Zahlreiche Auszeichnungen für "Mitten in Deutschland: NSU"

NSU - DIE TÄTER: Beate (Anna Maria Mühe), Uwe M. (Albrecht Schuch) und Uwe B. (Sebastian Urzendowsky) schmieden Pläne.
Ihr Gefühl der Ohnmacht und Unsicherheit ist das grundlegende Erfahrungsmuster, das sie mit tausenden jungen Menschen in Ostdeutschland teilen.

Die ARD-Fernsehfilmtrilogie "Mitten in Deutschland: NSU" (SWR/BR/MDR/WDR/ARD Degeto) hat in den vergangenen zehn Tagen zahlreiche Auszeichnungen erhalten.

Auszeichnungen bei der Verleihung des deutschen Fensehpreises

Am vergangenen Samstag konnten sich die drei Filme, die die Morde des NSU aus drei Perspektiven – der Täter, der Opfer und der Ermittler – beleuchteten, bei der Verleihung des Fernsehpreises der deutschen Akademie im Filmforum NRW des Kölner Museums Ludwig in drei Kategorien durchsetzen: Gabriela Sperl, Max Wiedemann, Quirin Berg und Sophie von Uslar wurden als beste Produzenten geehrt, Christian Schwochow erhielt den Preis für die beste Regie für den ersten Teil ("Die Täter – Heute ist nicht alle Tage") und Ulrike Müller in der Kategorie Casting für Teil zwei ("Die Opfer – Vergesst mich nicht").

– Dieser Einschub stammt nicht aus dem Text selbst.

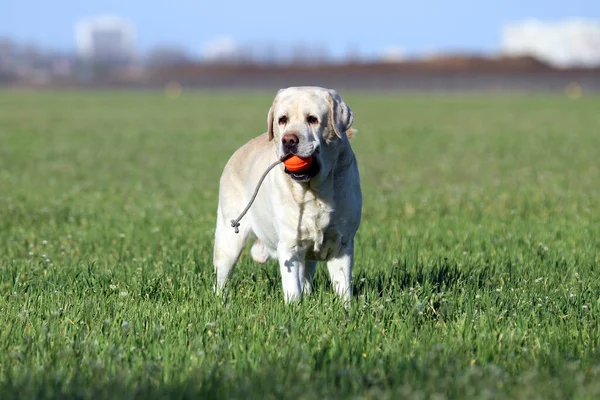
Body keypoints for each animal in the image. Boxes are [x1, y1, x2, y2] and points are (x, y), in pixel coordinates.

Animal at [212, 85, 360, 304]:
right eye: (282, 119)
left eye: (312, 119)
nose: (289, 140)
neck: (314, 191)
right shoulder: (290, 246)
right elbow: (293, 289)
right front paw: (294, 308)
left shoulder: (342, 245)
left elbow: (344, 289)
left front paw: (346, 309)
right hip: (228, 240)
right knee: (221, 279)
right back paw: (221, 301)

Preis für "beste Miniserie" der Jury des Premios Ondas

Bereits am Donnerstag, 16. November, verlieh die Jury des Premios Ondas in Barcelona dem ARD-Drama den "International Television ONDAS 2016" als beste Miniserie. In ihrer Begründung betonte die Jury: "We value the narrative exercise, the innovative format and the courage of addressing a country's complex social reality using a different approach that goes beyond the 'what' to explore the 'why'."

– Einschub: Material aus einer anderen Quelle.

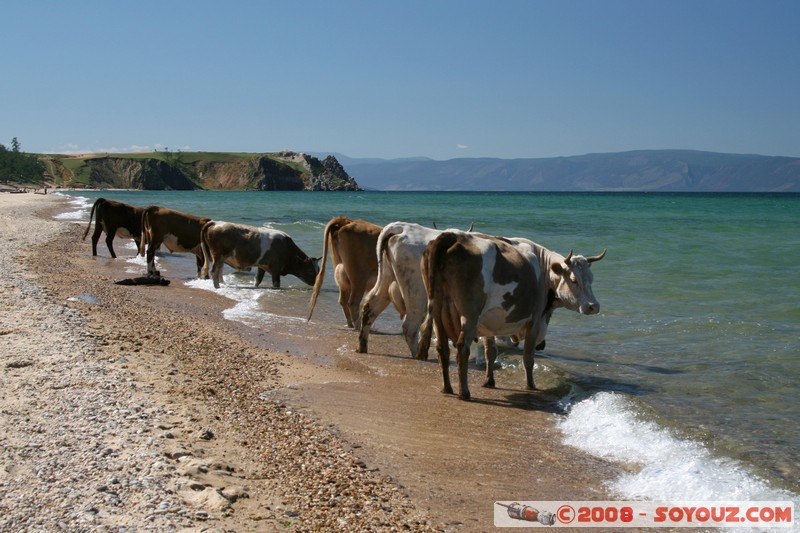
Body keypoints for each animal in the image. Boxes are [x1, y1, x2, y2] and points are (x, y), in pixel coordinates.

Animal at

Deutscher Regiepreis METROPOLIS

Am Sonntag zuvor, dem 6. November, war "Mitten in Deutschland: NSU" auf der Galaveranstaltung im Audimax der Hochschule für Fernsehen und Film in München mit dem Deutschen Regiepreis METROPOLIS bedacht worden: Gabriela Sperl, die Produzentin der NSU-Trilogie, hatte hier den Preis für die beste produzentische Leistung entgegennehmen können.

Grimme-Preis (Fiktion)

Die Jury des Grimme-Preises bezeichnet den Dreiteiler als Maßstab für die Aufarbeitung der gesellschaftlichen Folgen und die künstlerische Auseinandersetzung mit der Mordserie des NSU.

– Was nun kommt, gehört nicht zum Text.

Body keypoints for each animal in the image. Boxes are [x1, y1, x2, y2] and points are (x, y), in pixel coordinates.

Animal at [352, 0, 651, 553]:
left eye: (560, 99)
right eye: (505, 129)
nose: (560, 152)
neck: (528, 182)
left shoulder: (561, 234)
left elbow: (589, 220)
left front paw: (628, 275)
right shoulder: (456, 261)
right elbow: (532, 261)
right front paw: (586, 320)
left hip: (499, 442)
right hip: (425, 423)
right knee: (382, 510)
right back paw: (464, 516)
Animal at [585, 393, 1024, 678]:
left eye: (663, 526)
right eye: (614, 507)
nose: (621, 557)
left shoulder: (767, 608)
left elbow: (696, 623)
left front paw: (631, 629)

Volker Herres, Programmdirektor Erstes Deutsches Fernsehen:

»Viereinhalb Stunden Film über rechtsextremen Terror, das ist wahrlich keine leichte Kost im Fernsehen. Im Frühjahr dieses Jahres haben wir uns im Ersten dieser Herausforderung gestellt. Als öffentlich-rechtlicher Sender fühlen wir uns verpflichtet, mit engagierten Spielfilmen und Dokumentationen den Finger immer wieder in die Wunden unserer Gesellschaft zu legen. Wir sind stolz darauf, dass dies von den Jurys auf nationaler und internationaler Ebene honoriert wurde. Gratulation allen Preisträgern!«

"Mitten in Deutschland: NSU" ist eine Gabriela Sperl Produktion für Wiedemann & Berg Television im Auftrag von SWR, WDR, BR, MDR und ARD Degeto in Zusammenarbeit mit Beta Film und Telepool. Die Trilogie war im Ersten am 30. März, 4. und 6. April 2016 zu sehen.